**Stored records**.
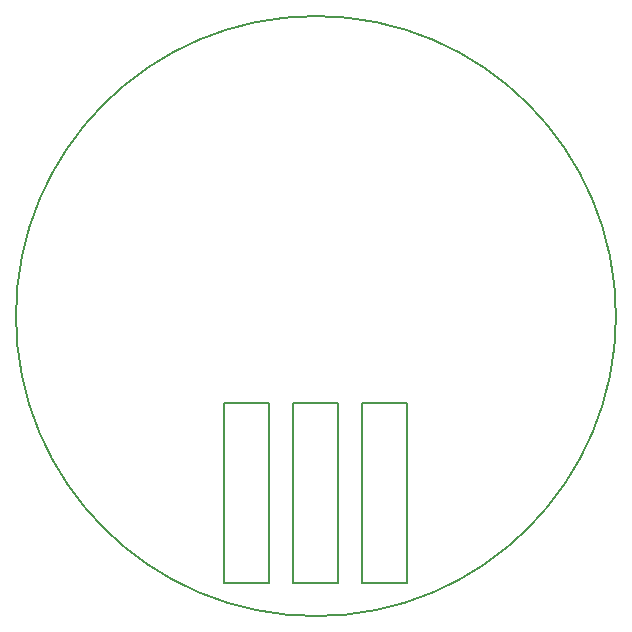
<source format=gbr>
G04 #@! TF.FileFunction,Profile,NP*
%FSLAX46Y46*%
G04 Gerber Fmt 4.6, Leading zero omitted, Abs format (unit mm)*
G04 Created by KiCad (PCBNEW 4.0.2-stable) date 7/28/2016 11:05:09 PM*
%MOMM*%
G01*
G04 APERTURE LIST*
%ADD10C,0.100000*%
%ADD11C,0.150000*%
G04 APERTURE END LIST*
D10*
D11*
X144653000Y-115316000D02*
X144653000Y-100076000D01*
X140843000Y-115316000D02*
X144653000Y-115316000D01*
X140843000Y-100076000D02*
X140843000Y-115316000D01*
X144653000Y-100076000D02*
X140843000Y-100076000D01*
X156337000Y-100076000D02*
X152527000Y-100076000D01*
X156337000Y-115316000D02*
X156337000Y-100076000D01*
X152527000Y-115316000D02*
X156337000Y-115316000D01*
X152527000Y-100076000D02*
X152527000Y-115316000D01*
X150495000Y-100076000D02*
X146685000Y-100076000D01*
X150495000Y-115316000D02*
X150495000Y-100076000D01*
X146685000Y-115316000D02*
X150495000Y-115316000D01*
X146685000Y-100076000D02*
X146685000Y-115316000D01*
X173990000Y-92710000D02*
G75*
G03X173990000Y-92710000I-25400000J0D01*
G01*
M02*

</source>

**Assignment**.
Look above for the line containing "G04 Gerber Fmt" and the line containing "X152527000Y-115316000D02*". Transcribe both, with the lines between them, exactly.

**Response**.
G04 Gerber Fmt 4.6, Leading zero omitted, Abs format (unit mm)*
G04 Created by KiCad (PCBNEW 4.0.2-stable) date 7/28/2016 11:05:09 PM*
%MOMM*%
G01*
G04 APERTURE LIST*
%ADD10C,0.100000*%
%ADD11C,0.150000*%
G04 APERTURE END LIST*
D10*
D11*
X144653000Y-115316000D02*
X144653000Y-100076000D01*
X140843000Y-115316000D02*
X144653000Y-115316000D01*
X140843000Y-100076000D02*
X140843000Y-115316000D01*
X144653000Y-100076000D02*
X140843000Y-100076000D01*
X156337000Y-100076000D02*
X152527000Y-100076000D01*
X156337000Y-115316000D02*
X156337000Y-100076000D01*
X152527000Y-115316000D02*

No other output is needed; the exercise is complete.